Ideas for Improvements
Some ideas for improving the interface:
- Reduce the number of clicks needed to do the task.
- Add or improve keyboard support to improve efficiency.
- Improve visible affordances and feedback to aid learnability.
- Adjust sizes, hit regions, and layout to exploit Fitt's law.
- Provide immediate input checking to help users avoid mistakes.
- Use visual cues to focus user attention on salient information.
- Reduce the cognitive load by simplifying the interface.
- Reduce the cognitive load by making the interface smarter: prepopulate fields, make calculations automatically, etc.
- Dynamically adjust the interface based on the input (e.g., hide fields when they become irrelevant, or show new options when they become applicable).
Collect Example Data Logs
Your software does not need to do its own analysis or generate its own graphs. We'll use other tools for that. It just needs to record raw data in a form that will be easy to analyze. Use the logging.js script we have provided in the A versions of the interfaces, modified to point to your own Google Form.
In your submission, include a file named example-data.csv containing sample data recorded by your software, just using yourself as a pilot participant. This file should contain:
- A sequence of recorded user actions in both the A and B interfaces.
- A version column that distinguishes the A and B interface.
- Columns that allow you to track timing (timestamp), distinguish users (uid), and identify types of events (included if you use logging.js as-is).
- An example of each of your new custom event types in your B interface.
You should verify that your recorded data demonstrates logging of your two new custom events.
Prepare your Report
Prepare a report as a pdf file called as1-report.pdf with a description and analysis of your interface. Include the following information in this report, in this order. You will be marked off it is unclear whether your experiment meets the criteria, so please be diligent in ensuring that the grader has everything they need to evaluate the submission.
- Problem. Which interface you chose to improve (calendar event or sudoku).
- Collaborators. A list of the people you discussed this assignment with, or else an explicit statement that you had no collaborators. This is an individual assignment, so be aware of the course's collaboration policy.
- Illustration. Screenshot(s) of your B interface. Highlight key design features in the screenshot.
- Experimental Hypothesis. Up to three sentences describing the efficiency improvement you hope to achieve, and how you expect to be able to see this improvement when your logged data is compared to A version logs.
- KLM Analysis. Include both your KLM analysis of the A version, and the KLM analysis of the same task with your B version.
- New Logged Events. A list of custom events that you are logging, and a description of the purpose of each event. You should have at least two new custom events.
Your report should be as succinct as possible.
What to Hand In
Package your completed assignment as a zip file that contains:
- your as1-report.pdf report.
- example-data.csv containing a sample of data recorded by your software
- a directory containing all of your source code for your B implementation.

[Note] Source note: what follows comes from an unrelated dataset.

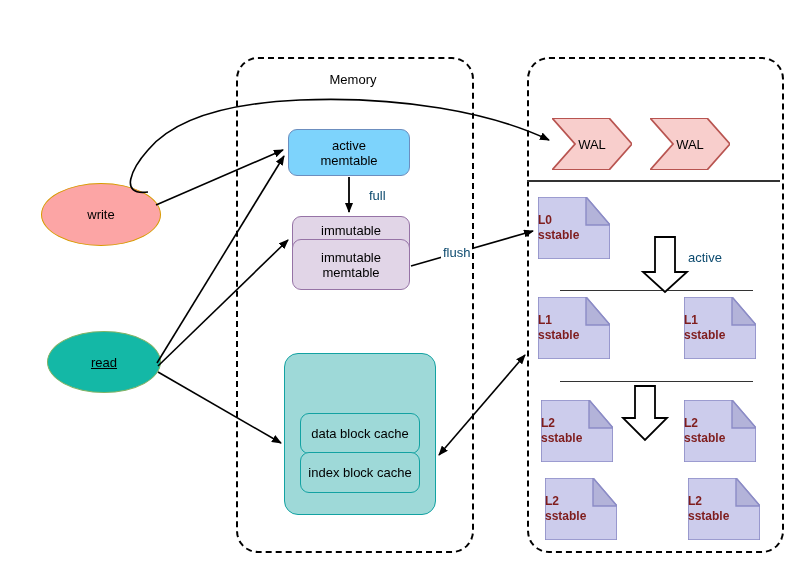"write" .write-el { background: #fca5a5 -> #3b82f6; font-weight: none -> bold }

Submit your zip file on Stellar (link at top of this handout). You must complete the self-assessment form (link at top of this handout) before you hand in the assignment.
Grading
This assignment will be judged on four dimensions:
- Design and KLM Analysis (20%): is your KLM analysis of both interfaces complete and correct? Does your B design improve efficiency as modeled by KLM?

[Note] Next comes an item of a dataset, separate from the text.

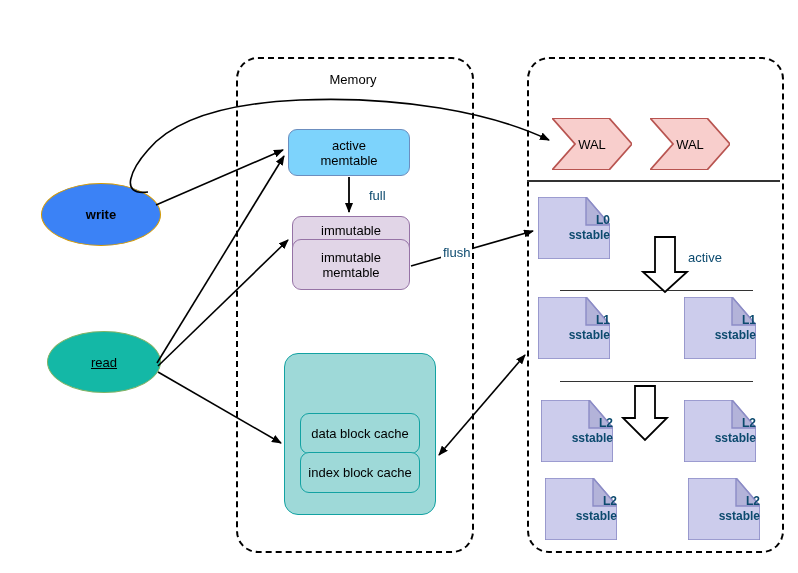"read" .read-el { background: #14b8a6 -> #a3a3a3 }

- Functionality (30%): does your B implementation work?
- Testability (30%): does your B implementation include all the necessary elements to conduct an experiment, and does it log data that allows it to be compared to the A version? Did you add at least two custom events?
- Presentation (20%): does your hand-in (report, KLM analysis, sample data, source code, and zip file) make it easy to judge functionality, completeness, and testability? Is your report neatly organized?